Solvent Ink Technology Drives Plastic Cup Innovation

New solvent inks permit a full suite of hot, cool, and sunlight-activated options to impress consumers while speeding up manufacturing operations.

The specialty inks experts at Colorado Springs-based Chromatic Technologies Inc. (CTI) invented a new suite of color-change technologies using solvent inks including temperature-activated thermochromic inks, sunlight-activated photochromic inks (see the example below), glow-in-the-dark inks, and “reveal technology” wherein the ink reveals a message after the cupped product is consumed.

Previously, solvent-ink printers were forced to use water-based inks that slowed down manufacturing operations. The new solvent-specialty inks eliminate the operational hurdles of water-based inks.

The inks are also socially active. CTI’s consumer research found that the color-change technology is a tool for brands to drive content on their social media platforms that gets consumers to share that story with on social media.  And the bottom line is increased sales.  

“Consumers have their phone in their right hand and a Starbucks, Coke or Coors Light in their left hand,” explains Patrick Edson, former vice-president of consumer insights for Coors Brewing Company and, since 2012, the chief marketing officer for CTI. “In brand mapping exercises, we call this challenge ‘getting the right hand to talk to the left hand.’ If you can create an experience or start a story with your product in the consumer’s left hand; they in turn will share that experience on their phone in the right hand. Brands realize that the color-change technology is more than just creating an experience on a cup, it’s a new form of content for digital marketing.”

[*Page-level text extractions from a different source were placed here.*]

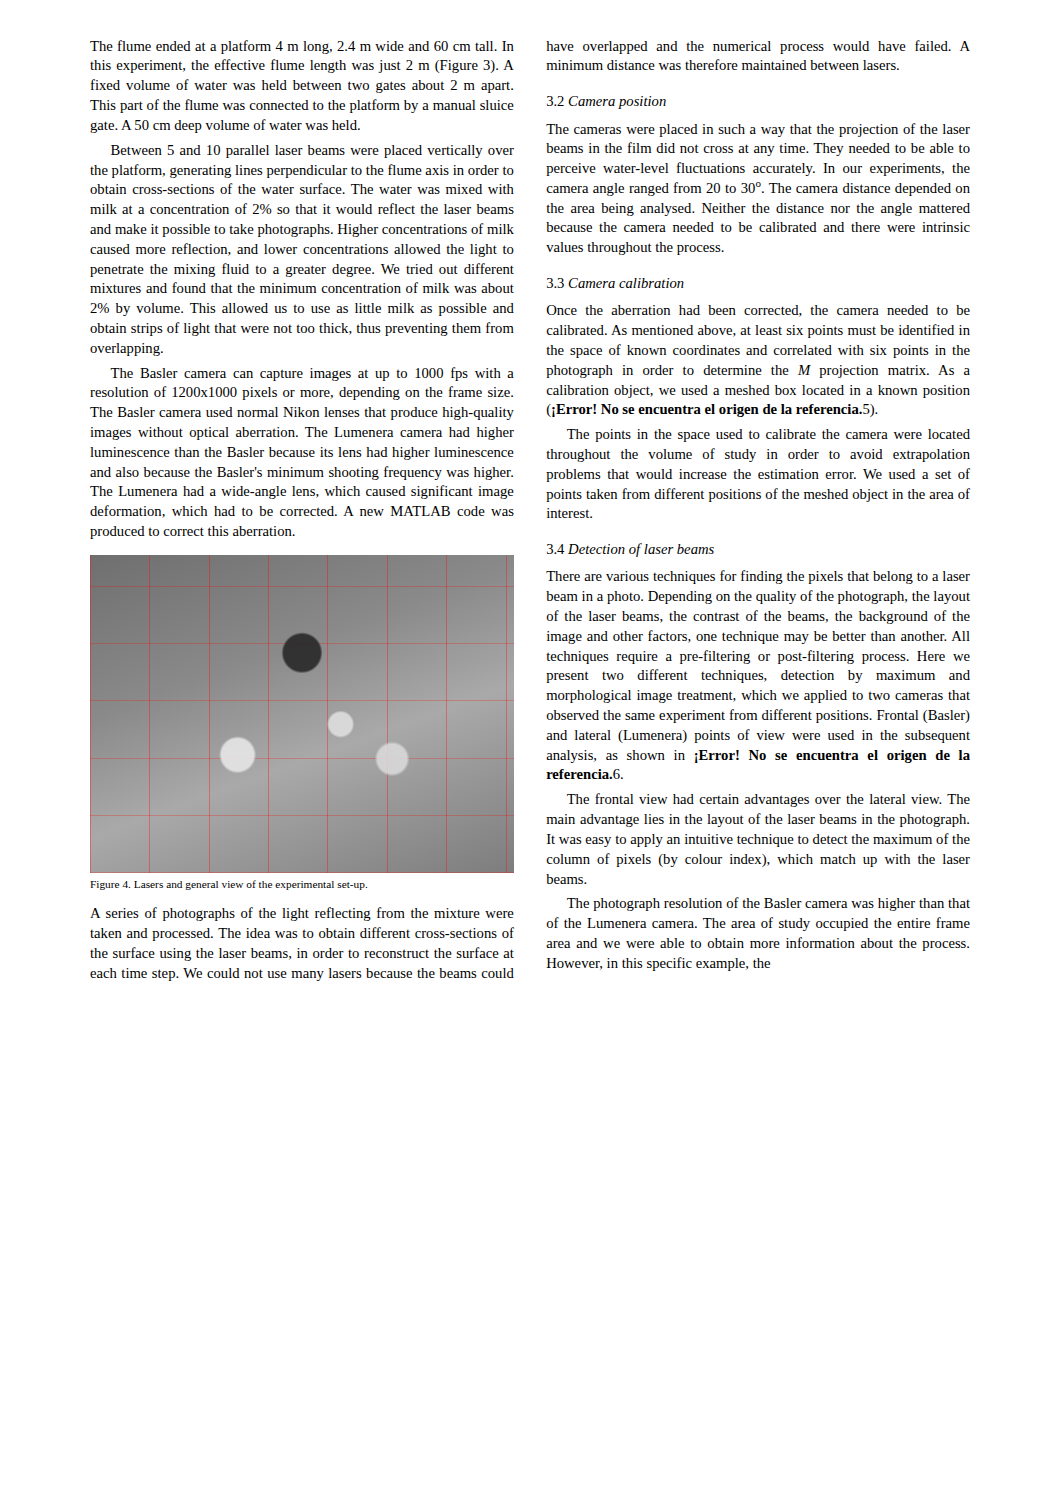The flume ended at a platform 4 m long, 2.4 m wide and 60 cm tall. In this experiment, the effective flume length was just 2 m (Figure 3). A fixed volume of water was held between two gates about 2 m apart. This part of the flume was connected to the platform by a manual sluice gate. A 50 cm deep volume of water was held.
Between 5 and 10 parallel laser beams were placed vertically over the platform, generating lines perpendicular to the flume axis in order to obtain cross-sections of the water surface. The water was mixed with milk at a concentration of 2% so that it would reflect the laser beams and make it possible to take photographs. Higher concentrations of milk caused more reflection, and lower concentrations allowed the light to penetrate the mixing fluid to a greater degree. We tried out different mixtures and found that the minimum concentration of milk was about 2% by volume. This allowed us to use as little milk as possible and obtain strips of light that were not too thick, thus preventing them from overlapping.
The Basler camera can capture images at up to 1000 fps with a resolution of 1200x1000 pixels or more, depending on the frame size. The Basler camera used normal Nikon lenses that produce high-quality images without optical aberration. The Lumenera camera had higher luminescence than the Basler because its lens had higher luminescence and also because the Basler's minimum shooting frequency was higher. The Lumenera had a wide-angle lens, which caused significant image deformation, which had to be corrected. A new MATLAB code was produced to correct this aberration.
Figure 4. Lasers and general view of the experimental set-up.
A series of photographs of the light reflecting from the mixture were taken and processed. The idea was to obtain different cross-sections of the surface using the laser beams, in order to reconstruct the surface at each time step. We could not use many lasers because the beams could have overlapped and the numerical process would have failed. A minimum distance was therefore maintained between lasers.
3.2 Camera position
The cameras were placed in such a way that the projection of the laser beams in the film did not cross at any time. They needed to be able to perceive water-level fluctuations accurately. In our experiments, the camera angle ranged from 20 to 30o. The camera distance depended on the area being analysed. Neither the distance nor the angle mattered because the camera needed to be calibrated and there were intrinsic values throughout the process.
3.3 Camera calibration
Once the aberration had been corrected, the camera needed to be calibrated. As mentioned above, at least six points must be identified in the space of known coordinates and correlated with six points in the photograph in order to determine the M projection matrix. As a calibration object, we used a meshed box located in a known position (¡Error! No se encuentra el origen de la referencia. 5).
The points in the space used to calibrate the camera were located throughout the volume of study in order to avoid extrapolation problems that would increase the estimation error. We used a set of points taken from different positions of the meshed object in the area of interest.
3.4 Detection of laser beams
There are various techniques for finding the pixels that belong to a laser beam in a photo. Depending on the quality of the photograph, the layout of the laser beams, the contrast of the beams, the background of the image and other factors, one technique may be better than another. All techniques require a pre-filtering or post-filtering process. Here we present two different techniques, detection by maximum and morphological image treatment, which we applied to two cameras that observed the same experiment from different positions. Frontal (Basler) and lateral (Lumenera) points of view were used in the subsequent analysis, as shown in ¡Error! No se encuentra el origen de la referencia. 6.
The frontal view had certain advantages over the lateral view. The main advantage lies in the layout of the laser beams in the photograph. It was easy to apply an intuitive technique to detect the maximum of the column of pixels (by colour index), which match up with the laser beams.
The photograph resolution of the Basler camera was higher than that of the Lumenera camera. The area of study occupied the entire frame area and we were able to obtain more information about the process. However, in this specific example, the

For more than a decade, brands such as Coors Light have used thermochromic inks to turn their mountains blue to deliver on the promise of Rocky Mountain Cold Refreshment. CTI reports that the program helped boost the brand’s sales incrementally by $450 million.

CTICTI photochromic inks.

Coca-Cola ensured a cold promise for 7-Eleven consumers with its “Ice Cube” 16-oz. can.  Cheetos used photochromic technology in Mexico for their “Where’s Chester?” promotion on chip bags. Oreo supported the 50th anniversary of the moon landing with Glow-in-the-Dark packaging. 

“Color-change technology is now affordable for cup printers and they offer a tremendous innovation tool for printers to help drive new margin for their customers in quick-serve restaurants and convenience stores,” notes Lyle Small, founder of CTI.

The company now offers in-house design services to help cup printers and brand owners develop concepts that can be quickly tested with consumers.